There is no doubt, though, that Little Gidding’s new compositional techniques produce their most magnificent results in, appropriately, the gospel harmony made for King Charles, now known as the King’s Harmony (British Library, C.23.e.4). Among the gospel harmonies, it is the most elaborate in both its use of images and its innovative textual layouts.
Paul Dyck and his collaborators have already produced an electronic edition of this book, significant as both a resource and for what it contributes to the conversation about digitally editing complex material documents. It links facsimile images of digitized microfilm photographs to TEI-encoded text, thereby capturing the source texts, source prints, and the complexity of Little Gidding’s textual design in its information architecture and model. Readers are encouraged to engage with it.

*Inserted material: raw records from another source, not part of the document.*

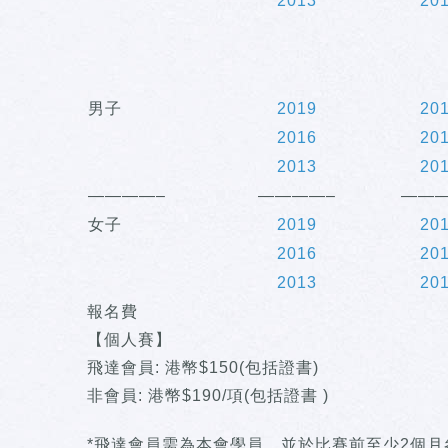
2013
20
男子
2019
20
2016
20
2013
20
————–
————–
———
女子
2019
20
2016
20
2013
20
報名費
【個人賽】
飛達會員: 港幣$150(包括證書)
非會員: 港幣$190/項(包括證書 )
*飛達會員需為本會學員，並於比賽前至少2個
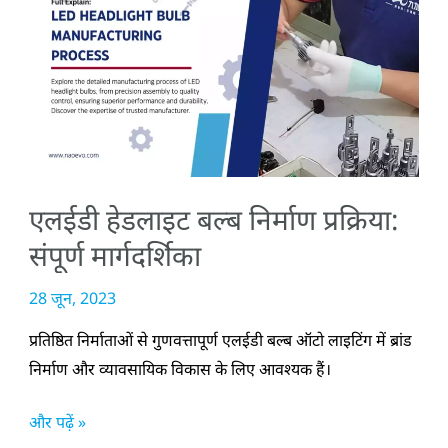
हेडलाइट
बल्ब
निर्माण
प्रक्रिया:
संपूर्ण
मार्गदर्शिका
एलईडी हेडलाइट बल्ब निर्माण प्रक्रिया:
संपूर्ण मार्गदर्शिका
28 जून, 2023
प्रतिष्ठित निर्माताओं से गुणवत्तापूर्ण एलईडी बल्ब ऑटो लाइटिंग में ब्रांड
निर्माण और व्यावसायिक विकास के लिए आवश्यक हैं।
और पढ़ें »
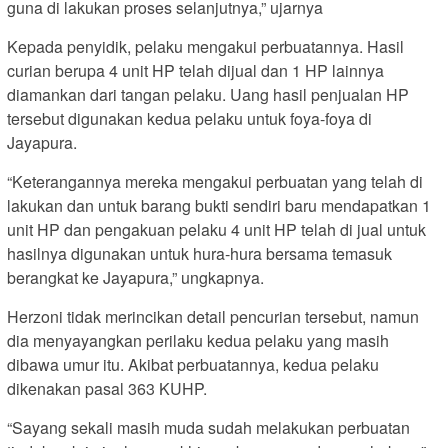
guna di lakukan proses selanjutnya,” ujarnya
Kepada penyidik, pelaku mengakui perbuatannya. Hasil
curian berupa 4 unit HP telah dijual dan 1 HP lainnya
diamankan dari tangan pelaku. Uang hasil penjualan HP
tersebut digunakan kedua pelaku untuk foya-foya di
Jayapura.
“Keterangannya mereka mengakui perbuatan yang telah di
lakukan dan untuk barang bukti sendiri baru mendapatkan 1
unit HP dan pengakuan pelaku 4 unit HP telah di jual untuk
hasilnya digunakan untuk hura-hura bersama temasuk
berangkat ke Jayapura,” ungkapnya.
Herzoni tidak merincikan detail pencurian tersebut, namun
dia menyayangkan perilaku kedua pelaku yang masih
dibawa umur itu. Akibat perbuatannya, kedua pelaku
dikenakan pasal 363 KUHP.
“Sayang sekali masih muda sudah melakukan perbuatan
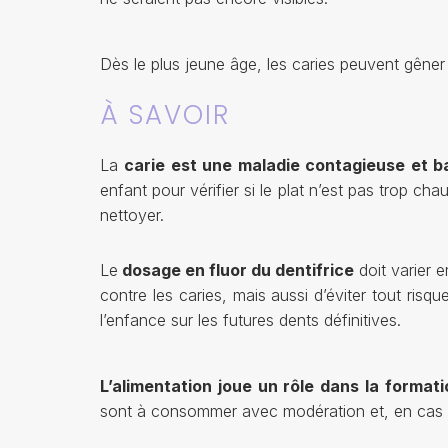
Dès le plus jeune âge, les caries peuvent gêner 
À SAVOIR
La
carie est une maladie contagieuse et b
enfant pour vérifier si le plat n’est pas trop c
nettoyer.
Le
dosage en fluor du dentifrice
doit varier e
contre les caries, mais aussi d’éviter tout ri
l’enfance sur les futures dents définitives.
L’alimentation joue un rôle dans la format
sont à consommer avec modération et, en cas de s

Because Dyck’s edition beautifully satisfies many of the goals of this website, we have opted against replicating that work here and instead provide three representative page openings, in full color and with annotations. The first shares the beginning pages of the text itself and shows how Little Gidding repurposes engravings to grand effect, here and in other gospel harmonies, where the same prints appear. The second demonstrates how Little Gidding assembles images at an important pivot point in the narrative, the transition from Christ’s private to his public ministry. The third showcases the three reading methods used in many chapters: the Comparison, the Composition, and the Collection. It is our hope that, when explored alongside Dyck’s edition and in the context of this entire network, these excerpts evince the grandiosity of this remarkable book, and provide some sense for how its innovations trickle into the other gospel harmonies and concordances made at Little Gidding after 1635.